The amendments are in clauses 3, 7, 33 and 57 of the Aadhaar (Targeted Delivery of Financial and Other Subsidies, Benefits and Services) Bill, 2016.
The Rajya Sabha had a limited role in passage of a money bill, as the Aadhaar bill has been designated, and can only suggest amendments, which can be accepted or rejected by Lok Sabha.
In case amendments are recommended, the bill will remain pending unless the process is completed in Lok Sabha.
The bill now has to go the Lok Sabha again, where the amendments would be either accepted or defeated.
Moving the bill in the Rajya Sabha, finance minister Arun Jaitley responded to the objections raised by the opposition members at it being designated a money bill, saying that the Lok Sabha speaker’s decision to do so cannot be questioned.

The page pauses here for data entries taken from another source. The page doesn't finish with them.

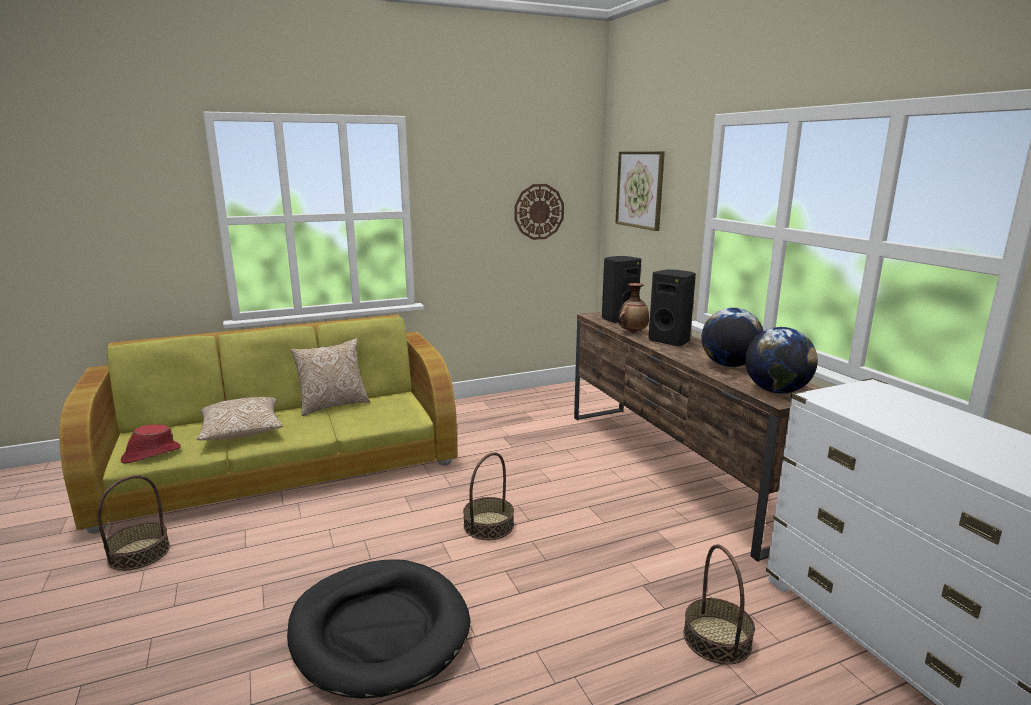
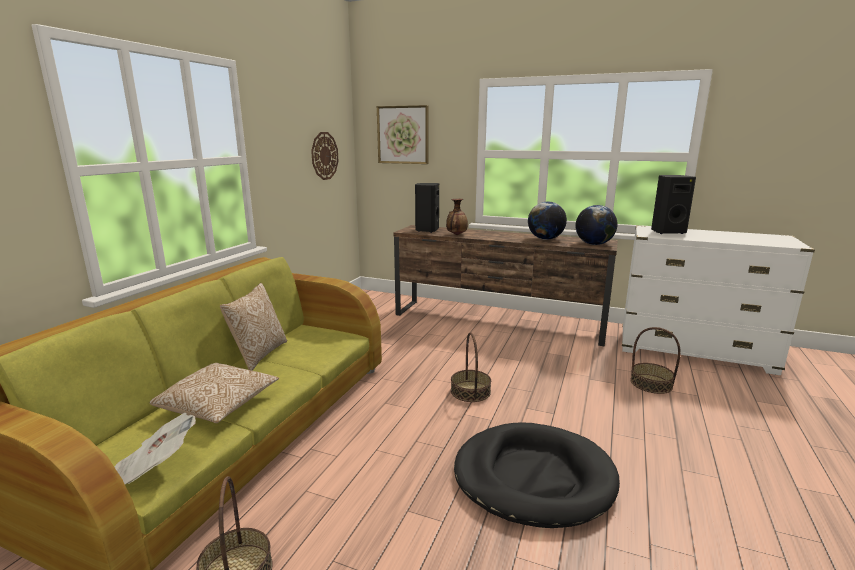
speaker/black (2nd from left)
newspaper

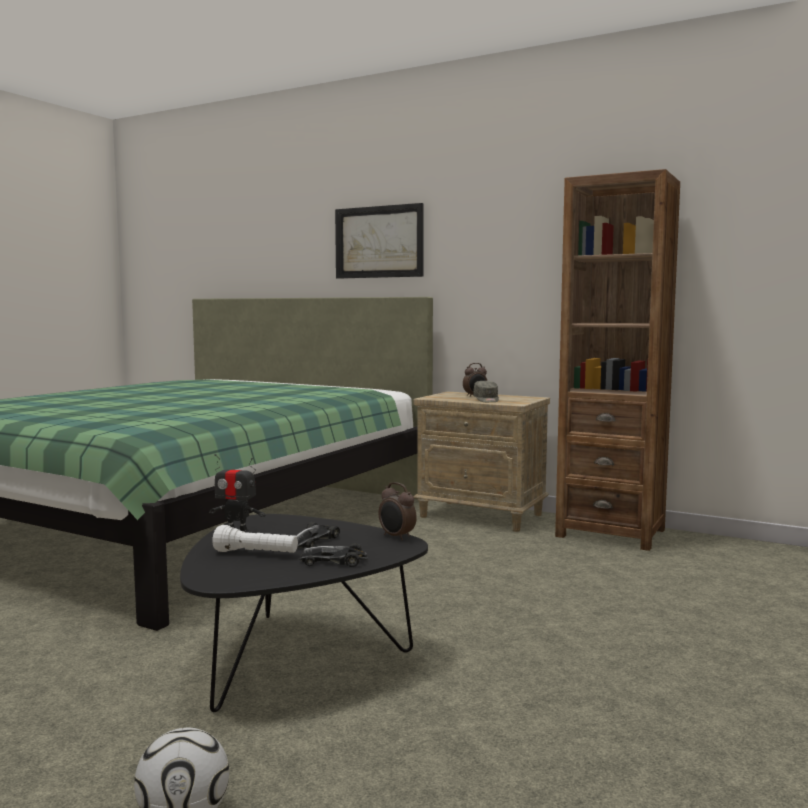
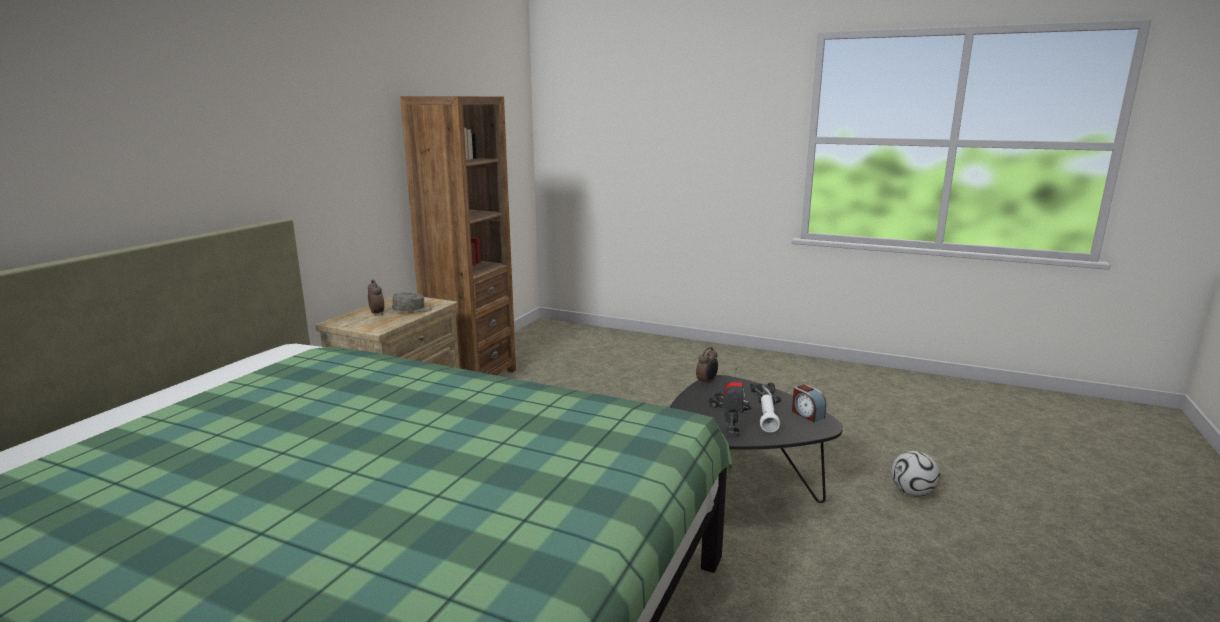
picture
alarm clock (3rd from left)

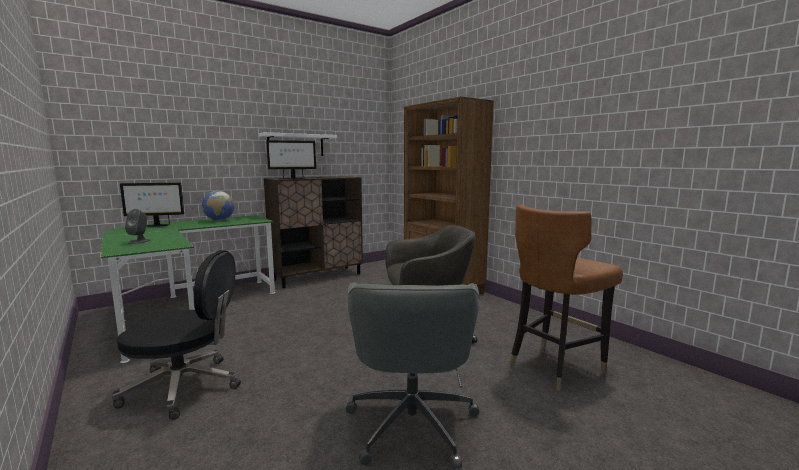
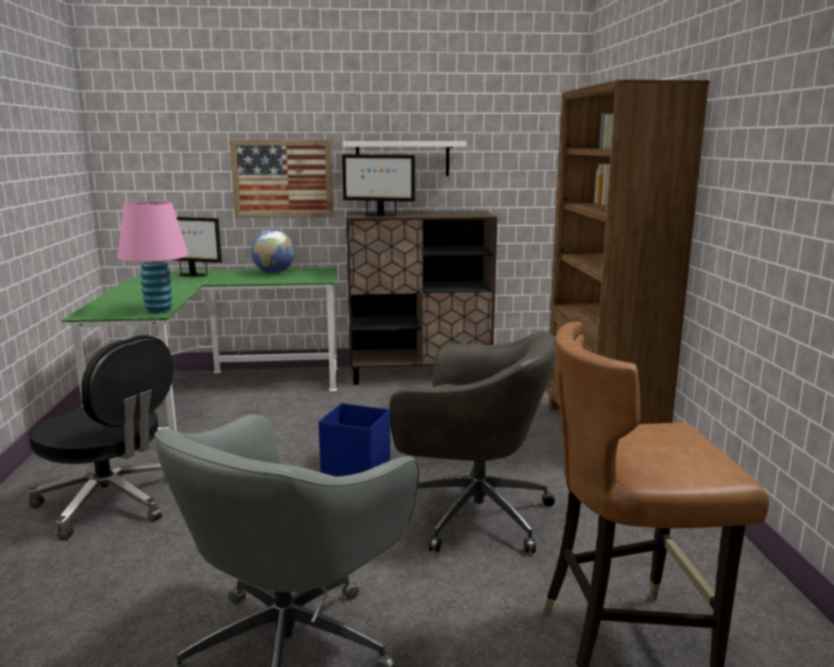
speaker/grey
table lamp/pink
picture
storage box/blue

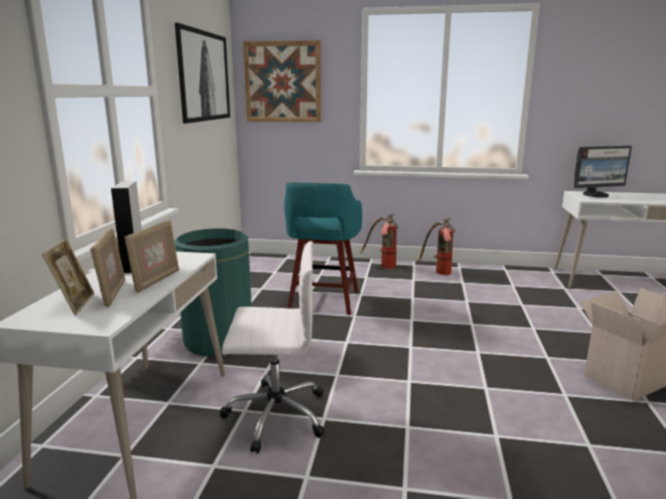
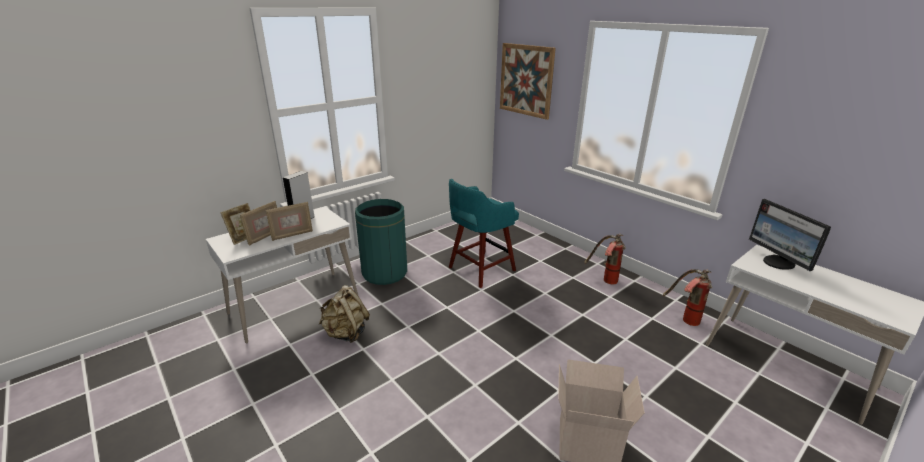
picture (1st from left in the first image)
fire extinguisher (2nd from left)
backpack/beige
monitor

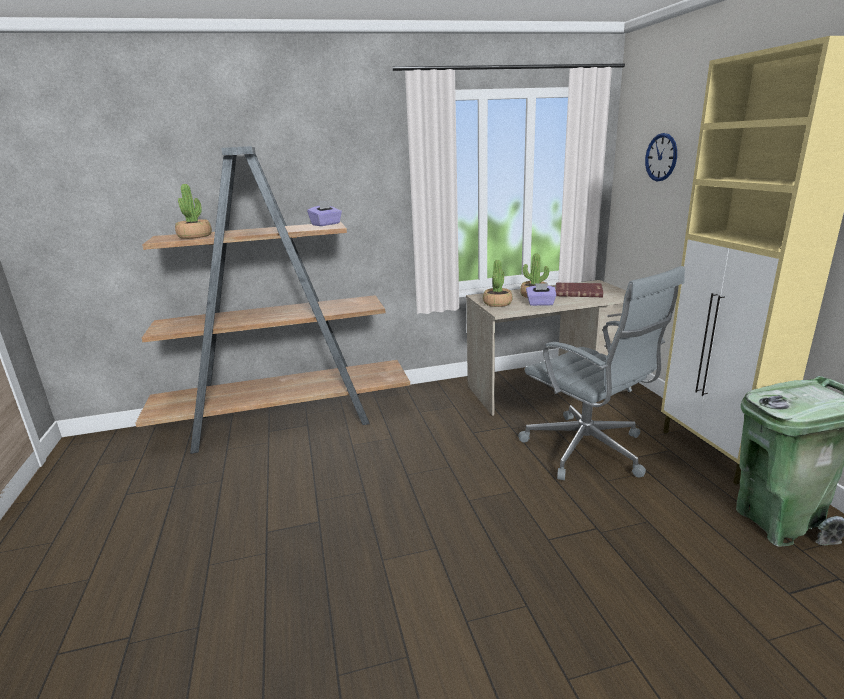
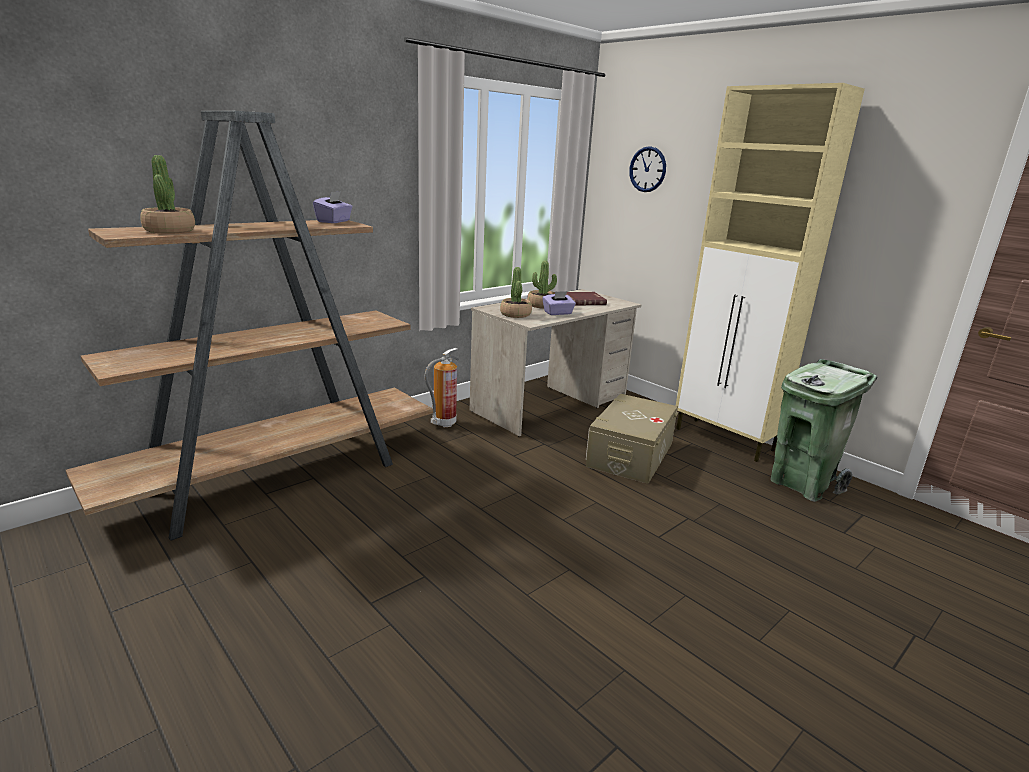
fire extinguisher
storage box/beige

The Congress and other Opposition parties made a strong pitch against the overall nature of the bill.
As the Aadhaar (Targeted Delivery of Financial and Other Subsidies, Benefits and Services) Bill, 2016 was transmitted for discussion in the Upper House, members across party lines expressed their reservation on presenting it as a money bill.
“We are not against the Aadhaar Bill, but it should only be used for identity purpose and not for anything else, said Congress’ Jairam Ramesh.
“Aadhaar is a proof for identity. It does not entitles me for any subsidy. It only determines that you are you,” he said, adding that it must not be made mandatory.
The former union minister said that the “whole idea of Aadhaar was to remove duplicity” and cautioned the house that it was passed in its present form it would become mandatory and would create unnecessary problems.
Giving example, he said that as he himself does not have Aadhaar card since he does not require subsidy, but if he was to buy a mobile phone number or an airline ticket and the Aadhaar was mandatory, he would have to get it made.
“We want it to be limited to subsidies,” he said.
Ramesh also said that bill was not a money bill.
“I am happy that the government has brought the bill and I am here to support it but not without amendments.
Praful Patel of the Nationalist Congress Party also expressed similar apprehension about the bill saying India being a huge country, any identity card cannot be made mandatory as issuing them in a proper manner has always been a challenge.
He cited example of the election identity card, saying that the Election Commission of India and the Supreme Court had to announce that people who did not have it could also vote in elections by proving their identity by using any other mean they could have at that point of time.